**WHAT YOU SHOULD DO:** Reproduce each of the following lines verbatim, keeping their original wording, order, and formatting.

**EXTRACTED RECORDS:**

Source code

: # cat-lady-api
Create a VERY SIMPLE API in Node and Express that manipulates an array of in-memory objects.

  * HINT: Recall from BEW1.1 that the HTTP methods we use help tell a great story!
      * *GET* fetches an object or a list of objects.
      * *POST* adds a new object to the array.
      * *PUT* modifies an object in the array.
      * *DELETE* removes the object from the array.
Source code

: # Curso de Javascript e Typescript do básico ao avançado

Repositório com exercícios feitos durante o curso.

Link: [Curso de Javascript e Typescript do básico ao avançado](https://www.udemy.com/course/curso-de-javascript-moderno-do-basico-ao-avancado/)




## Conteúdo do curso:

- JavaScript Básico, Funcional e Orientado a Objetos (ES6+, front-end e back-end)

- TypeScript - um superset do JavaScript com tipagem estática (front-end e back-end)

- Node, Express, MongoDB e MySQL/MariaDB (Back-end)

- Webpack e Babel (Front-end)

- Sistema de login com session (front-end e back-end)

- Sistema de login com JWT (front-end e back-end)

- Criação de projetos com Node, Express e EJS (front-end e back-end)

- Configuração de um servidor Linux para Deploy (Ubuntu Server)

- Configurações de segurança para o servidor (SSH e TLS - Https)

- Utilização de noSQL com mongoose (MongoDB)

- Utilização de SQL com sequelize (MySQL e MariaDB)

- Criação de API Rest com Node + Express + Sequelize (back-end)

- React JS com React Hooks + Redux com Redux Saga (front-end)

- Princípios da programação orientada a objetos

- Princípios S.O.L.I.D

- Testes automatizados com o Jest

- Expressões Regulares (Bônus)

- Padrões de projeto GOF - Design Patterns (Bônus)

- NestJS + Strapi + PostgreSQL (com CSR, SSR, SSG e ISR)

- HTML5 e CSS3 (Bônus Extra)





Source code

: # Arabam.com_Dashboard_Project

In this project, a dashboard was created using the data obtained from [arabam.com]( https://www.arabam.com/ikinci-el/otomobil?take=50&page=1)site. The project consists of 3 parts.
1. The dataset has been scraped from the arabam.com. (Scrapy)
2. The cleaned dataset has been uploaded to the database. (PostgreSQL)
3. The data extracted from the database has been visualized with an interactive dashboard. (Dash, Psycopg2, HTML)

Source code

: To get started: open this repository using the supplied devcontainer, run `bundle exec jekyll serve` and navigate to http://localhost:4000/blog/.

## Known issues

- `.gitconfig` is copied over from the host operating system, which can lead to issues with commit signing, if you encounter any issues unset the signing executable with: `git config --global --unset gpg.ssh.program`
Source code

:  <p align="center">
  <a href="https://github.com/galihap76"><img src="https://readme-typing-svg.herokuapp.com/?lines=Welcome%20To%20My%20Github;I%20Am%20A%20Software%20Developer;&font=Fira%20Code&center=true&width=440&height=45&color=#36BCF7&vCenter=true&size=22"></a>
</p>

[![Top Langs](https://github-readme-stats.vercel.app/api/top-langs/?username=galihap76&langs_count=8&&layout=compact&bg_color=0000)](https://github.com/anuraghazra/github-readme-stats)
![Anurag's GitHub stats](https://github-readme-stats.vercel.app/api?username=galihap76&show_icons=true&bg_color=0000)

**SOLUTION TO THE PROBLEM:**
Source code

: # cat-lady-api
Create a VERY SIMPLE API in Node and Express that manipulates an array of in-memory objects.

  * HINT: Recall from BEW1.1 that the HTTP methods we use help tell a great story!
      * *GET* fetches an object or a list of objects.
      * *POST* adds a new object to the array.
      * *PUT* modifies an object in the array.
      * *DELETE* removes the object from the array.
Source code

: # Curso de Javascript e Typescript do básico ao avançado

Repositório com exercícios feitos durante o curso.

Link: [Curso de Javascript e Typescript do básico ao avançado](https://www.udemy.com/course/curso-de-javascript-moderno-do-basico-ao-avancado/)




## Conteúdo do curso:

- JavaScript Básico, Funcional e Orientado a Objetos (ES6+, front-end e back-end)

- TypeScript - um superset do JavaScript com tipagem estática (front-end e back-end)

- Node, Express, MongoDB e MySQL/MariaDB (Back-end)

- Webpack e Babel (Front-end)

- Sistema de login com session (front-end e back-end)

- Sistema de login com JWT (front-end e back-end)

- Criação de projetos com Node, Express e EJS (front-end e back-end)

- Configuração de um servidor Linux para Deploy (Ubuntu Server)

- Configurações de segurança para o servidor (SSH e TLS - Https)

- Utilização de noSQL com mongoose (MongoDB)

- Utilização de SQL com sequelize (MySQL e MariaDB)

- Criação de API Rest com Node + Express + Sequelize (back-end)

- React JS com React Hooks + Redux com Redux Saga (front-end)

- Princípios da programação orientada a objetos

- Princípios S.O.L.I.D

- Testes automatizados com o Jest

- Expressões Regulares (Bônus)

- Padrões de projeto GOF - Design Patterns (Bônus)

- NestJS + Strapi + PostgreSQL (com CSR, SSR, SSG e ISR)

- HTML5 e CSS3 (Bônus Extra)





Source code

: # Arabam.com_Dashboard_Project

In this project, a dashboard was created using the data obtained from [arabam.com]( https://www.arabam.com/ikinci-el/otomobil?take=50&page=1)site. The project consists of 3 parts.
1. The dataset has been scraped from the arabam.com. (Scrapy)
2. The cleaned dataset has been uploaded to the database. (PostgreSQL)
3. The data extracted from the database has been visualized with an interactive dashboard. (Dash, Psycopg2, HTML)

Source code

: To get started: open this repository using the supplied devcontainer, run `bundle exec jekyll serve` and navigate to http://localhost:4000/blog/.

## Known issues

- `.gitconfig` is copied over from the host operating system, which can lead to issues with commit signing, if you encounter any issues unset the signing executable with: `git config --global --unset gpg.ssh.program`
Source code

:  <p align="center">
  <a href="https://github.com/galihap76"><img src="https://readme-typing-svg.herokuapp.com/?lines=Welcome%20To%20My%20Github;I%20Am%20A%20Software%20Developer;&font=Fira%20Code&center=true&width=440&height=45&color=#36BCF7&vCenter=true&size=22"></a>
</p>

[![Top Langs](https://github-readme-stats.vercel.app/api/top-langs/?username=galihap76&langs_count=8&&layout=compact&bg_color=0000)](https://github.com/anuraghazra/github-readme-stats)
![Anurag's GitHub stats](https://github-readme-stats.vercel.app/api?username=galihap76&show_icons=true&bg_color=0000)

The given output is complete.